Уважаемые знатоки!! недавно подарили аккордеон Weltmeister, шикарный звук, но у него почему-то постоянно слипается мех :cray: ! Кто подскажет, чем можно его протереть (промыть), чтобы вылечить. И еще, оборвана одна из планок, которая сдвигается посредством клавиш смены регистра, можно ли ее где-нить приобрести? Заранее спасибо за ответ.


----------



## Bulgarin (19 Ноя 2011)

musicdag писал:


> постоянно слипается мех


тальком, детской присыпкой, мелом. ненадолго всеравно.


----------



## musicdag (20 Ноя 2011)

Bulgarin, спасибо за ответ, попробую... А от чего он вообше слипается, это клей портится, или еще что?


----------



## ze_go (20 Ноя 2011)

Bulgarin писал:


> тальком, детской присыпкой, мелом



ничего, что потом всё вышеперечисленное со штанов придётся удалять?

протрите тряпочкой, увлажнённой мыльной водой.
не поможет - попробуйте бензином-калошей (галошей) - прозрачный такой (иное название - нефрас)
только не используйте нитрорастворители - попадёт на корпус - испортите целлулоид


----------



## юрий серов (13 Дек 2011)

Уважаемые знатоки!! после перевосковки голосов на аккордеоне звучание инструмента какое- то тихое , приглушенное стало, и мех надо с усилием вести чтобы звук появился , может кто знает что это такое?


----------



## uri (13 Дек 2011)

возможно отошли голосовые планки,характерен еще такой еле заметный шип воздуха.


----------



## ze_go (13 Дек 2011)

юрий серов писал:


> после перевосковки голосов на аккордеоне...


uri писал:


> возможно отошли голосовые планки


каким образом? человек же написал что ПЕРЕВОСКОВАЛ.


----------



## I175ylg (5 Фев 2012)

http://poigarmonika.ru/ здесь очень хорошие статьи по ремонту


----------



## levsha34 (5 Фев 2012)

,Эт чтож за перевосковка такая..? 100 процентов лайки на планках воском залили.

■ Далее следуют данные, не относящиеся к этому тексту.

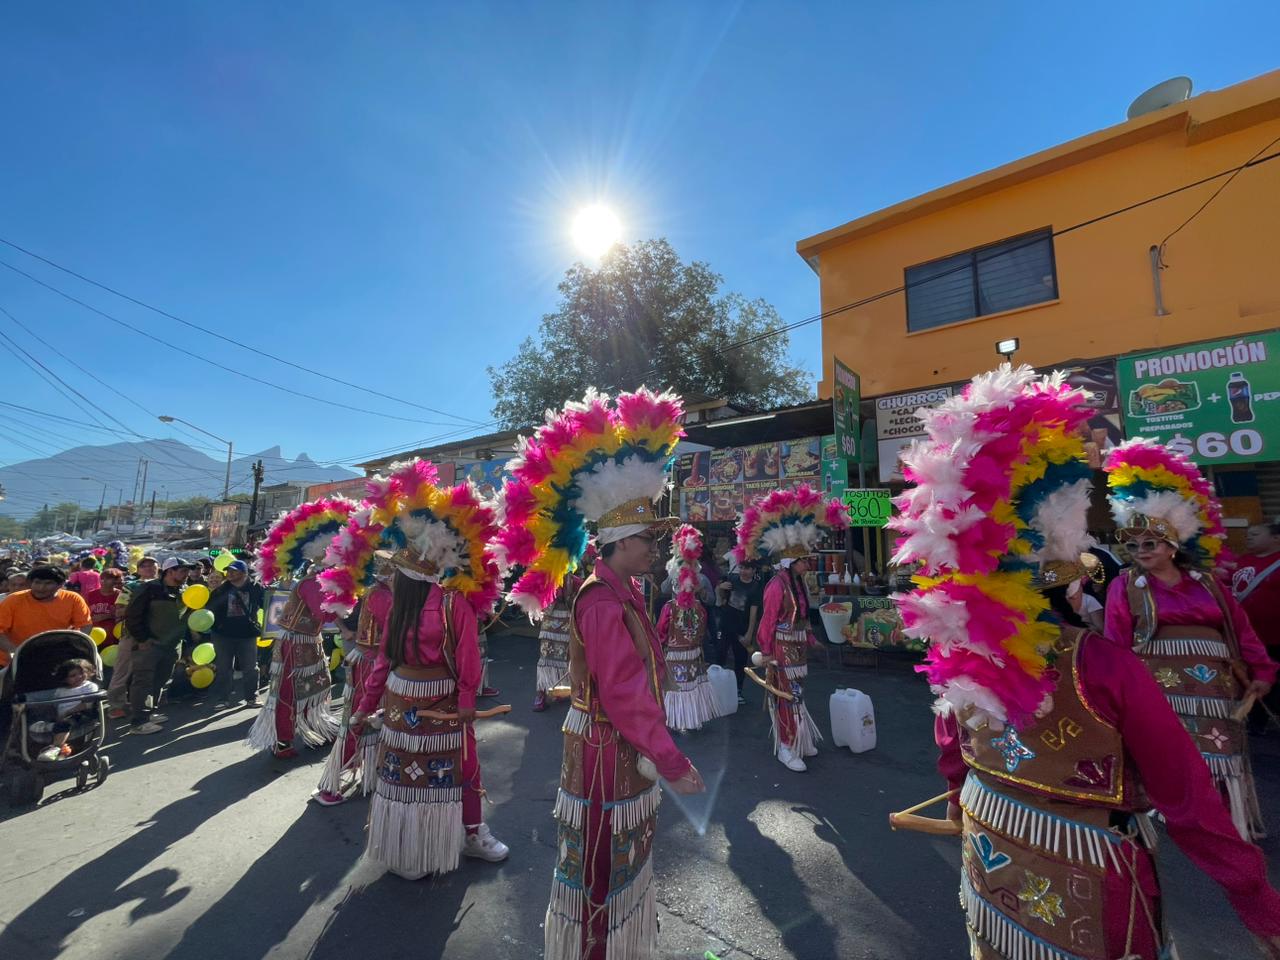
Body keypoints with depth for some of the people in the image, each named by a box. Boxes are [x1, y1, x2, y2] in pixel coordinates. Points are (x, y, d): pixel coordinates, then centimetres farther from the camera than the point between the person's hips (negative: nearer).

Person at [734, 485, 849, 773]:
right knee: (788, 695, 0)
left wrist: (810, 639, 15)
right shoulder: (777, 585, -21)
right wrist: (766, 651, -15)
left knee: (795, 693, 19)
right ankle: (786, 748, 13)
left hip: (797, 647, 9)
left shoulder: (797, 583, 6)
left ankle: (799, 741, 34)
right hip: (782, 648, -9)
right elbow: (768, 622, -19)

Резонатор снимите и посмотрите внутрь камер - всё увидите.


----------



## ze_go (5 Фев 2012)

levsha34 писал:


> ,Эт чтож за перевосковка такая..? 100 процентов лайки на планках воском залили. Резонатор снимите и посмотрите внутрь камер - всё увидите.


это что за бред?


----------



## levsha34 (6 Фев 2012)

Ет не бред ,а реальность. Если после перевосковки мех надо с усилием вести, чтобы появился звук, то это значит что работа была проведена КАЧЕСТВЕННО. Хотя может быть это субъективные ощущения Юрия Серова...


----------



## маша (6 Мар 2012)

Что делать?Когда я играю-в правой клав. нота "ля" выскакивает,я её ставлю на место(открываю корпус),начинаю играть,а она опять вылезает...Что делать?В пн академ уже!


----------



## ze_go (6 Мар 2012)

Маша, Вы МОЛОДЕЦ!
краткость - сестра таланта, но не в этом случае.
какой инструмент? что значит "выскакивает"?


----------



## Пифагоровиц (4 Май 2012)

мех слипается от того что на фабрике нарушают ,в смысле упрощают технологию наклеивания лидерина на мех,а точнее им просто лень намазывать кисточкой с одной стороны они просто макают полоску лидерина целиком в клей


----------